You know the scenario: as General Conference begins, you gather pen and paper, tune in to KBYU or LDS.org, recline back on your couch, and then try to stay alert for the next two days. October’s conference was a little different. About 150 people participated in an online conversation on Twitter, using the #ldsconf hashtag to share thoughts, comments, and other feedback throughout General Conference.
For the uninitiated, Twitter is a microblogging service akin to group instant messaging. People post little reflections (“tweets”) about what’s going on in their lives, and they keep up with tweets from other people they choose to follow. You can follow thousands of people, or just a few.
When participants add hashtags to their tweets, such as #ldsconf, Twitter enables a community of people to gather virtually during an event. Through the hashtag, you can connect to a community of all other twitterers adding the same hashtags in their tweets, regardless of whether you’re following them or whether they’re following you.
For example, during the Sunday morning session of General Conference, while President Monson was delivering his talk on “Finding Joy in the Journey,” the conversation on Twitter included comments such as, “#ldsconf I love this story about a Father putting family first – kids grow up way too fast!” And another, “#ldsconf My kids loved the reference to Music Man. They’re performing it in middle school.”
Others just quote phrases they feel strongly, such as “#ldsconf ‘They do not love who do not show their love.’” Some tweets are fragments: “recognizes the pains of loss and regret that President Monson mentions as it relates to children grown and gone. #ldsconf.” Others offer mini-reflections, such as “The changes in any of our lives as compared to another … is only in the details. #ldsconf.” And “#ldsconf I love this story of the dad, the boys, & the circus. I think of it all the time with my boys.”
As you follow the running conversation (on search.twitter.com, twemes.com, or hashtags.com) rather than sitting quietly on your couch, you’re suddenly watching Conference with a group of friends -- virtually gathered in your living room -- each offering little remarks about the talks.

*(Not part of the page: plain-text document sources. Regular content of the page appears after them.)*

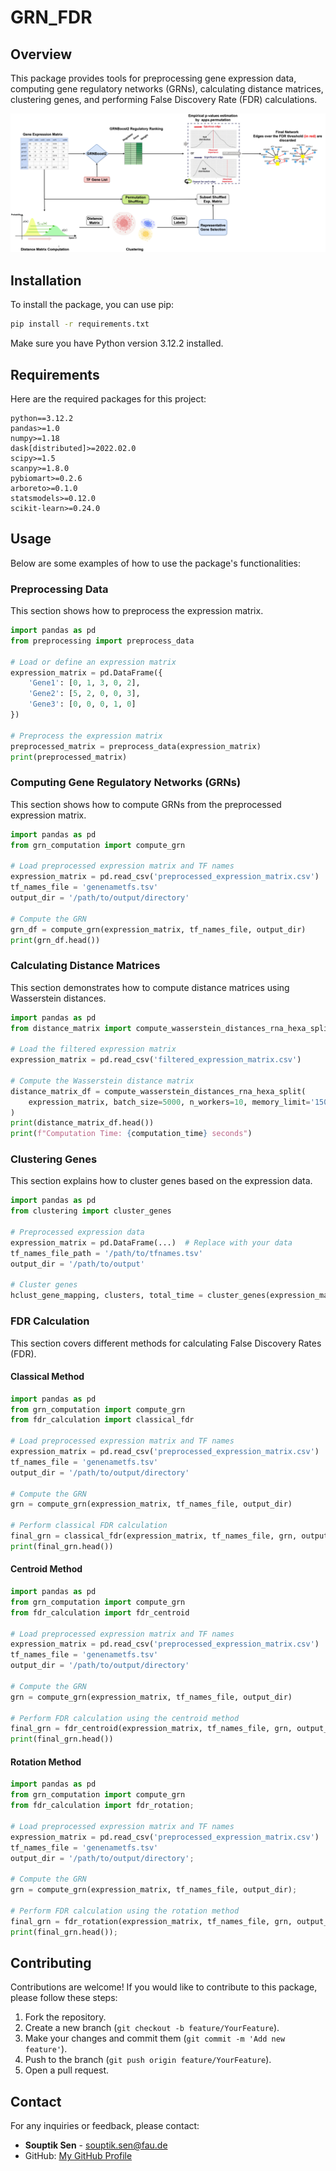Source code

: # GRN_FDR

## Overview

This package provides tools for preprocessing gene expression data, computing gene regulatory networks (GRNs), calculating distance matrices, clustering genes, and performing False Discovery Rate (FDR) calculations.

![Proposed Architecture](Arch_Proposed_8.png)
## Installation

To install the package, you can use pip:

```bash
pip install -r requirements.txt
```

Make sure you have Python version 3.12.2 installed.

## Requirements

Here are the required packages for this project:

```plaintext
python==3.12.2
pandas>=1.0
numpy>=1.18
dask[distributed]>=2022.02.0
scipy>=1.5
scanpy>=1.8.0
pybiomart>=0.2.6
arboreto>=0.1.0
statsmodels>=0.12.0
scikit-learn>=0.24.0
```

## Usage

Below are some examples of how to use the package's functionalities:

### Preprocessing Data

This section shows how to preprocess the expression matrix.

```python
import pandas as pd
from preprocessing import preprocess_data

# Load or define an expression matrix
expression_matrix = pd.DataFrame({
    'Gene1': [0, 1, 3, 0, 2],
    'Gene2': [5, 2, 0, 0, 3],
    'Gene3': [0, 0, 0, 1, 0]
})

# Preprocess the expression matrix
preprocessed_matrix = preprocess_data(expression_matrix)
print(preprocessed_matrix)
```

### Computing Gene Regulatory Networks (GRNs)

This section shows how to compute GRNs from the preprocessed expression matrix.

```python
import pandas as pd
from grn_computation import compute_grn

# Load preprocessed expression matrix and TF names
expression_matrix = pd.read_csv('preprocessed_expression_matrix.csv')
tf_names_file = 'genenametfs.tsv'
output_dir = '/path/to/output/directory'

# Compute the GRN
grn_df = compute_grn(expression_matrix, tf_names_file, output_dir)
print(grn_df.head())
```

### Calculating Distance Matrices

This section demonstrates how to compute distance matrices using Wasserstein distances.

```python
import pandas as pd
from distance_matrix import compute_wasserstein_distances_rna_hexa_split

# Load the filtered expression matrix
expression_matrix = pd.read_csv('filtered_expression_matrix.csv')

# Compute the Wasserstein distance matrix
distance_matrix_df = compute_wasserstein_distances_rna_hexa_split(
    expression_matrix, batch_size=5000, n_workers=10, memory_limit='150GB'
)
print(distance_matrix_df.head())
print(f"Computation Time: {computation_time} seconds")
```

### Clustering Genes

This section explains how to cluster genes based on the expression data.

```python
import pandas as pd
from clustering import cluster_genes

# Preprocessed expression data
expression_matrix = pd.DataFrame(...)  # Replace with your data
tf_names_file_path = '/path/to/tfnames.tsv'
output_dir = '/path/to/output'

# Cluster genes
hclust_gene_mapping, clusters, total_time = cluster_genes(expression_matrix, tf_names_file_path, output_dir)
```

### FDR Calculation

This section covers different methods for calculating False Discovery Rates (FDR).

#### Classical Method

```python
import pandas as pd
from grn_computation import compute_grn
from fdr_calculation import classical_fdr

# Load preprocessed expression matrix and TF names
expression_matrix = pd.read_csv('preprocessed_expression_matrix.csv')
tf_names_file = 'genenametfs.tsv'
output_dir = '/path/to/output/directory'

# Compute the GRN
grn = compute_grn(expression_matrix, tf_names_file, output_dir)

# Perform classical FDR calculation
final_grn = classical_fdr(expression_matrix, tf_names_file, grn, output_dir)
print(final_grn.head())
```

#### Centroid Method

```python
import pandas as pd
from grn_computation import compute_grn
from fdr_calculation import fdr_centroid

# Load preprocessed expression matrix and TF names
expression_matrix = pd.read_csv('preprocessed_expression_matrix.csv')
tf_names_file = 'genenametfs.tsv'
output_dir = '/path/to/output/directory'

# Compute the GRN
grn = compute_grn(expression_matrix, tf_names_file, output_dir)

# Perform FDR calculation using the centroid method
final_grn = fdr_centroid(expression_matrix, tf_names_file, grn, output_dir)
print(final_grn.head())
```

#### Rotation Method

```python
import pandas as pd
from grn_computation import compute_grn
from fdr_calculation import fdr_rotation;

# Load preprocessed expression matrix and TF names
expression_matrix = pd.read_csv('preprocessed_expression_matrix.csv')
tf_names_file = 'genenametfs.tsv'
output_dir = '/path/to/output/directory';

# Compute the GRN
grn = compute_grn(expression_matrix, tf_names_file, output_dir);

# Perform FDR calculation using the rotation method
final_grn = fdr_rotation(expression_matrix, tf_names_file, grn, output_dir);
print(final_grn.head());
```

## Contributing

Contributions are welcome! If you would like to contribute to this package, please follow these steps:

1. Fork the repository.
2. Create a new branch (`git checkout -b feature/YourFeature`).
3. Make your changes and commit them (`git commit -m 'Add new feature'`).
4. Push to the branch (`git push origin feature/YourFeature`).
5. Open a pull request.

## Contact

For any inquiries or feedback, please contact:

- **Souptik Sen** - [souptik.sen@fau.de](mailto:souptik.sen@fau.de)
- GitHub: [My GitHub Profile](https://github.com/souptik69)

Twitter provides an outlet to express and share reactions to what you’re learning. Events such as General Conference can be catalysts for posts on Twitter because the speakers usually set off epiphanies, thoughts, and other reactions among the attendees.
However, just as a group of friends in your living room can prove distracting, so too can the barrage of little thoughts and remarks floating across Twitter. In a comment on Joel Dehlin’s blog, one commenter said,
“[Conference twittering] was fun. It was neat to be associated with a community of people trying to get something out of conference. I am still not sure what I think about the reverence issues of twittering during conference, but I paid more attention than I would have if I had slept through it.”
Of course one must recognize a time and place for Twitter, and know when sending tweets is acceptable and when it’s a distraction; but overall, the general sentiment among Conference twitterers was enthusiasm for the new format. There’s a certain exhilaration, excitement, and fraternity that grew out of this medium. Most likely, the number of Conference twitterers will grow each year, as Twitter adoption increases.
Beyond twittering during General Conference, Twitter can enable virtual communities for other LDS events. For example, during BYU’s Education Week, the thousands of attendees could, if desired, share engaging sessions and ideas they learn by using a hashtag such as #byuedweek. During disaster relief efforts, both victims and volunteers could connect and communicate through a hashtag such as #sandiegofire. Participants of the week-long Hill Cumorah Pageant might share the event with the hashtag #cumorah. Even Pioneer Day could be expanded with #pioneerday.
You get the point. Hashtags help you create virtual communities on Twitter. The next time you’re participating in an LDS event, try complementing it with a hashtag.
Tom Johnson is a technical writer for the Church.